I had to ask myself the same question. Why, indeed. Then, the answer showed up. "Liza told us a story about how she discovered her marked arm could be used to defend against the Apex. Well ..." I gestured a still trembling hand out at the crowd, and a few people stepped far enough away that we could make out our new friend at the center of it all.
Nadine panted heavily, kneeling on her unmarked leg while her hands clung to her bare, eyeball-spotted leg. Her hair was a bit tossled and from here I could make out a sheen of sweat. But I saw more than exhaustion. She was grinning widely, dark eyes aglow, full of joy.
"Nadine saved us."
"Yeah? Then ... what's that?" Leo asked, a sudden sharpness in his tone.
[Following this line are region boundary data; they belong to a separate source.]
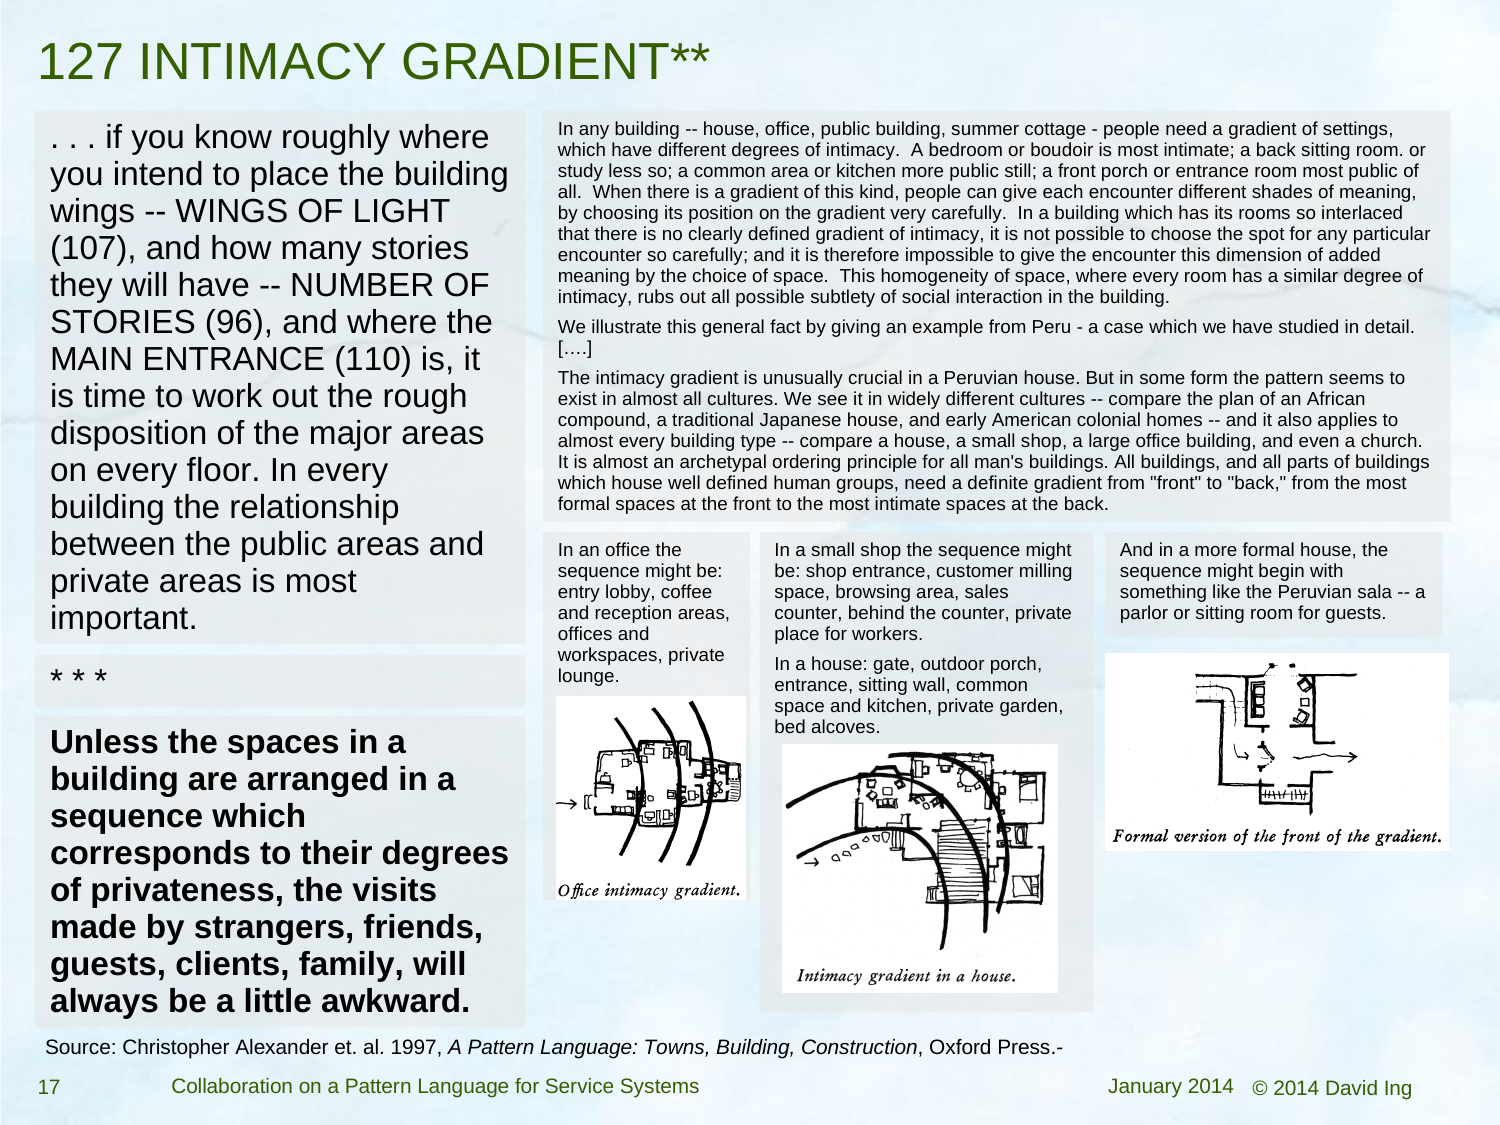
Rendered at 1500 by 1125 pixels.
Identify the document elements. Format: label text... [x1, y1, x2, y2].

text_box In an office the sequence might be: entry lobby, coffee and reception areas, offices and workspaces, private lounge. [543, 531, 751, 901]
title 127 INTIMACY GRADIENT** [37, 37, 1463, 152]
picture [0, 0, 1500, 1125]
text_box In any building -- house, office, public building, summer cottage - people need a gradient of settings, which have different degrees of intimacy. A bedroom or boudoir is most intimate; a back sitting room. or study less so; a common area or kitchen more public still; a front porch or entrance room most public of all. When there is a gradient of this kind, people can give each encounter different shades of meaning, by choosing its position on the gradient very carefully. In a building which has its rooms so interlaced that there is no clearly defined gradient of intimacy, it is not possible to choose the spot for any particular encounter so carefully; and it is therefore impossible to give the encounter this dimension of added meaning by the choice of space. This homogeneity of space, where every room has a similar degree of intimacy, rubs out all possible subtlety of social interaction in the building. We illustrate this general fact by giving an example from Peru - a case which we have studied in detail. [….] The intimacy gradient is unusually crucial in a Peruvian house. But in some form the pattern seems to exist in almost all cultures. We see it in widely different cultures -- compare the plan of an African compound, a traditional Japanese house, and early American colonial homes -- and it also applies to almost every building type -- compare a house, a small shop, a large office building, and even a church. It is almost an archetypal ordering principle for all man's buildings. All buildings, and all parts of buildings which house well defined human groups, need a definite gradient from "front" to "back," from the most formal spaces at the front to the most intimate spaces at the back. [543, 110, 1451, 522]
text_box . . . if you know roughly where you intend to place the building wings -- WINGS OF LIGHT (107), and how many stories they will have -- NUMBER OF STORIES (96), and where the MAIN ENTRANCE (110) is, it is time to work out the rough disposition of the major areas on every floor. In every building the relationship between the public areas and private areas is most important. [35, 110, 526, 644]
text_box Source: Christopher Alexander et. al. 1997, A Pattern Language: Towns, Building, Construction, Oxford Press.- [30, 1026, 1426, 1088]
text_box Unless the spaces in a building are arranged in a sequence which corresponds to their degrees of privateness, the visits made by strangers, friends, guests, clients, family, will always be a little awkward. [35, 715, 526, 1028]
text_box In a small shop the sequence might be: shop entrance, customer milling space, browsing area, sales counter, behind the counter, private place for workers. In a house: gate, outdoor porch, entrance, sitting wall, common space and kitchen, private garden, bed alcoves. [759, 531, 1094, 1013]
text_box * * * [35, 655, 526, 708]
text_box And in a more formal house, the sequence might begin with something like the Peruvian sala -- a parlor or sitting room for guests. [1105, 531, 1443, 638]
I followed his finger up to the blackest Cloud, and I narrowed my eyes at a bright red speck that took shape miles high.
The red flashed white. My breath caught in my throat and the pressure on my body skyrocketed. It pushed me against the hard ground. making me eat dust.
That white light in the sky grew. It burned me.
Then, as if tonight couldn't get any stranger, that bright light flashed a pair of white, feathery wings.